[Pyparsing] parse challange, at least for me:)

Discussion:

Werner

2014-05-23 11:30:54 UTC

Hi,

I like to parse many .py files and check if any of the following is
present in it:

test = """# Tags: phoenix-port, unittest, documented, py3-port"""

A file might or might not have this comment line somewhere at the top,
and it might have one or more of the tags.

I like to report on the file name and what tags are present in it, the
use of this is a check list of what modules have been converted/been done.

On the above test string I tried this, but it only reports on the first.

allTags = pp.Literal("# Tags:") +\
pp.Literal("phoenix-port").setResultsName('phoenix') |\
pp.FollowedBy("unittest").setResultsName('test') |\
pp.FollowedBy("py3-port").setResultsName('py3') |\
pp.FollowedBy("documented").setResultsName('doc')
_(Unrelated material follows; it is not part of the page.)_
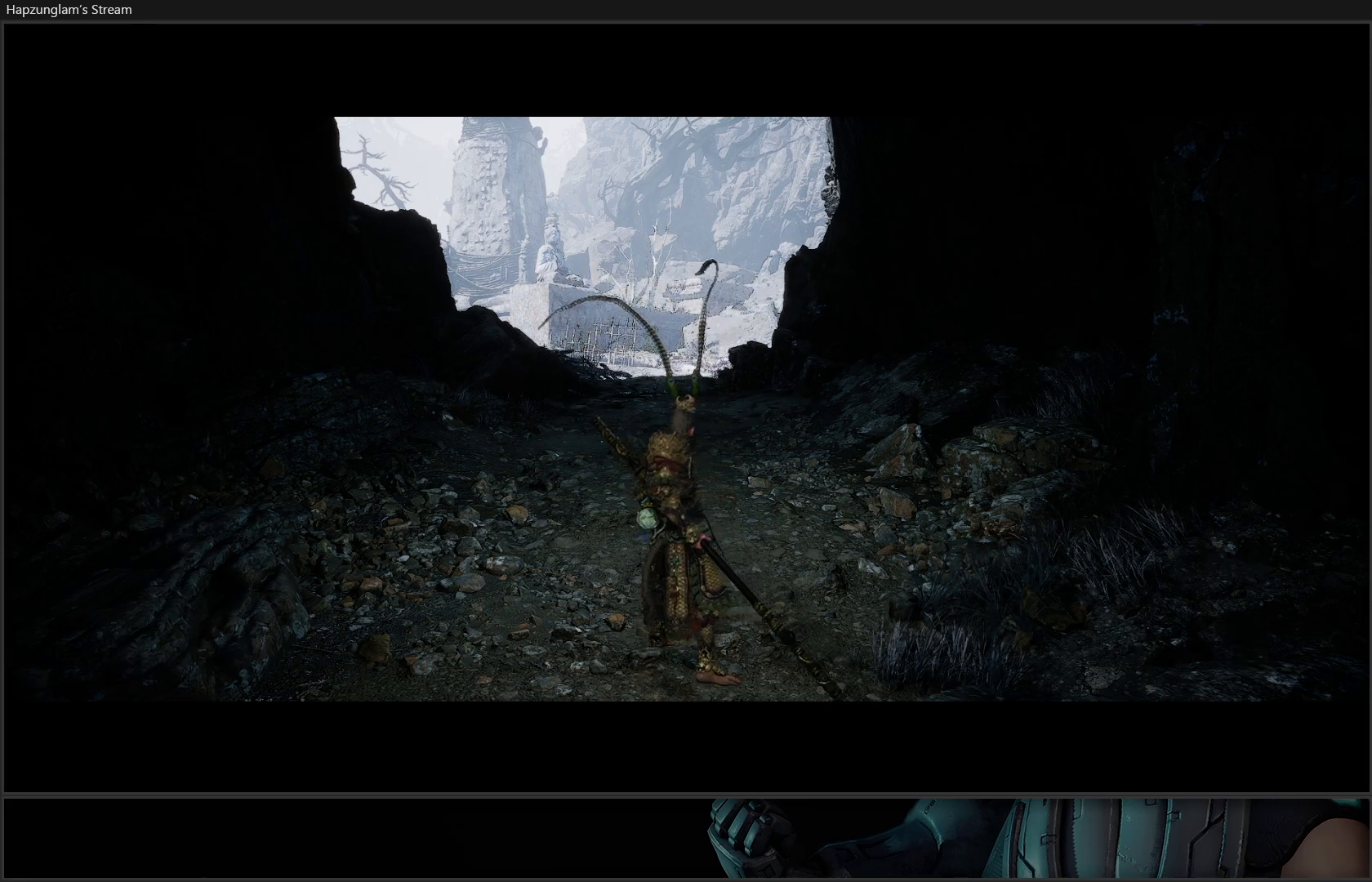
Gameplay with a controller (Xbox layout); each line is a JSON object with the inputs held at the frame after it. "events" lists button and stick changes between this image and that frame as [ms after this image, input, new state], when the widget could be followed in between. Not read: Z.
{"buttons": [], "left_stick": "up", "right_stick": "center", "events": [[16, "right_stick", "down-left"], [167, "right_stick", "down"], [250, "left_stick", "up"], [267, "right_stick", "center"]]}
result = allTags.parseString(test)
print(result)

The other problem I have when using 'parseFile' is how to tell it to
ignore everything before or after, or even all if the '# Tags:' line is
not present.

Hopefully someone can push me in the right direction.

Werner

Werner

2014-05-24 12:43:09 UTC

Permalink

Hi,

Made a bit of progress, following works for my test string, but doesn't
yet for when I parse files.

tagStart = pp.Literal("# Tags:").setDebug()
otherStuff = pp.lineStart + pp.restOfLine

def aTagLineAction(s, l, t):
return 'test'

aTagLine = tagStart + pp.restOfLine
aTagLine.setParseAction(aTagLineAction)

allLines = pp.OneOrMore(otherStuff | aTagLine)

result = allLines.parseString(test)
print(result)

Werner

Werner

2014-05-24 15:04:11 UTC

Permalink

Hi Diez,

Hi,
for that problem (if it's that "simple", meaning one line, strict conventions) I wouldn't bother using pyparsing.
Just readline, and string-methods.

Good point, will do that, but I am still intrigued why my code in the
last post is not handling correctly the none matching lines, i.e. I like
to just have them ignored.

Werner